New Bedford Councilors Push Ballot Question and Ordinance on Police Citizenship
NEW BEDFORD (WBSM) — The New Bedford City Council is now getting involved in the controversy surrounding the hiring of legal permanent residents as police officers in the city with a pair of initiatives designed to limit police employment solely to U.S. citizens.
Two councilors are pushing to put the issue to voters on this November’s ballot, while another has filed a motion to craft an ordinance making citizenship a requirement for police department employees.
A July 16 article by the New Bedford Light profiled Edwin Yat Toj, the NBPD’s first Mayan officer and first speaker of the K’iche’ language.
“Toj said he came to the U.S. when he was 5 years old as an undocumented immigrant in 2005 with his mother, a monolingual K'iche’ speaker. He said she did it for her children,” Kevin G. Andrade wrote in the piece. “He said his mother normalized his status and her own when he was still a child. He is now a legal permanent resident.”
That led to confusion as the New Bedford Police Department’s own website said U.S. citizenship was a prerequisite for employment; the website was later amended for what was dubbed “inaccurate information” and that it is “the long-standing policy of the NBPD that its officers must be U.S. citizens or permanent legal residents.”
READ MORE: First Mayan Police Officer in New Bedford Sparks Policy Clarification
Mayor Mitchell Defends Non-Citizen Hires
New Bedford Mayor Jon Mitchell later defended the hiring of permanent legal residents as police officers in his weekly appearance on WBSM.
Councilor Gomes Wants to Craft an Ordinance
Councilor at Large Brian Gomes, the chair of the council’s committee on public safety and neighborhoods, has filed a motion for the August 21 city council agenda to address the issue.

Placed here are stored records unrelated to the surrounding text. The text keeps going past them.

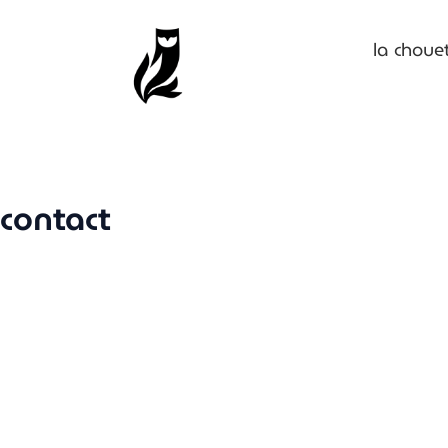
la choue
contact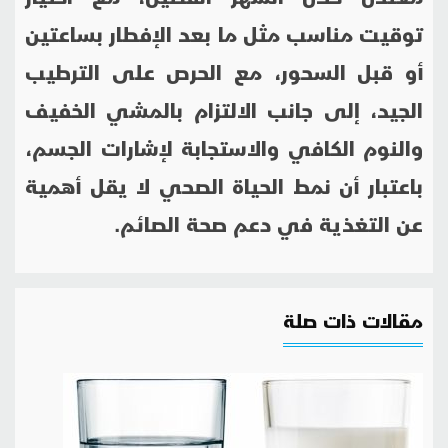
توقيت مناسب مثل ما بعد الإفطار بساعتين
أو قبل السحور، مع الحرص على الترطيب
الجيد، إلى جانب الالتزام بالمشي الخفيف
والنوم الكافي والاستجابة لإشارات الجسم،
باعتبار أن نمط الحياة الصحي لا يقل أهمية
عن التغذية في دعم صحة الصائم.
مقالات ذات صلة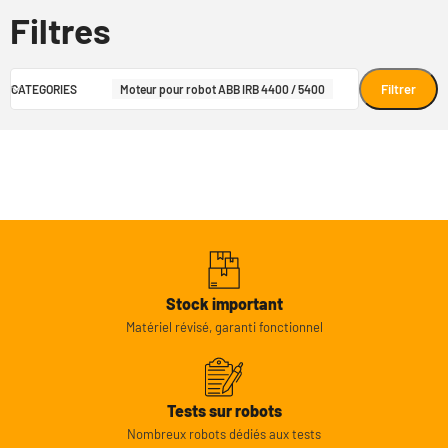
Filtres
Filtrer
CATEGORIES
Moteur pour robot ABB IRB 4400 / 5400
Stock important
Matériel révisé, garanti fonctionnel
Tests sur robots
Nombreux robots dédiés aux tests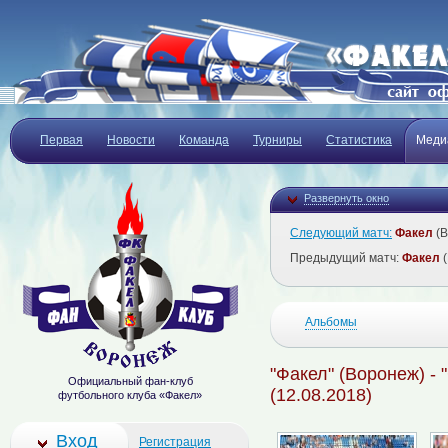
Первая
Новости
Команда
Турниры
Статистика
Меди
Развернуть окно
Следующий матч:
Факел
(В
Предыдущий матч:
Факел
(
Альбомы
"Факел" (Воронеж) - 
Официальный фан-клуб
(12.08.2018)
футбольного клуба «Факел»
Вход
Регистрация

He is requesting that the council’s ordinance committee meet with legal counsel David Gerwatowski to establish an ordinance requiring any person hired by the New Bedford Police Department be a U.S. citizen.
It would also require that the NBPD will “provide the city council with a checklist of the hiring of officer candidates,” and that any newly-hired officers would appear before the council for confirmation and to be sworn in by the council, as was done in the past in New Bedford.
Councilors Choquette and Oliver Want It Put to the Voters
Ward 1 Councilor Leo Choquette and Ward 3 Councilor Shawn Oliver are working on an initiative to have a ballot question on the upcoming November ballot asking the voters if legal permanent residents should be hired as police officers.
“Hiring non-citizens as New Bedford police officers is not responsible government,” Choquette said in an appearance on WBSM’s SouthCoast Now with Chris McCarthy, addressing his comments directly to Mayor Mitchell. “I don’t know why the city council wasn’t asked. Since when does the executive branch of the government make law?”
READ MORE: Meet New Bedford's New Police Chief
Choquette said although he is “happy to hear” that Gomes wants to have an ordinance, he said there still should be a ballot question.
“A ballot question does two very important things,” he said. “No. 1, it stimulates voter turnout in a year when the mayor is not running, and No. 2, the mayor needs to hear from the people.”
“He needs to hear from the people and then make his decision as to what he’s going to try to do,” Choquette said.
Legal Permanent Resident Officers Are Seeking Citizenship
The NBPD said that Officer Toj and another legal permanent resident officer from Cape Verde are both seeking U.S. citizenship.